**Task objective**
Copy out every one of the records below, line for line and without any change.

★ ★ ★ ★ ★ ★ ★

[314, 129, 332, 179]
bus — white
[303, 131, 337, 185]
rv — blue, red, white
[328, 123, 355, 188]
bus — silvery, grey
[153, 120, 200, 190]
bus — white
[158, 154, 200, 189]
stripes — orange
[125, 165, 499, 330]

★ ★ ★ ★ ★ ★ ★

**Correct result**
[314, 129, 332, 179]
bus — white
[303, 131, 337, 185]
rv — blue, red, white
[328, 123, 355, 188]
bus — silvery, grey
[153, 120, 200, 190]
bus — white
[158, 154, 200, 189]
stripes — orange
[125, 165, 499, 330]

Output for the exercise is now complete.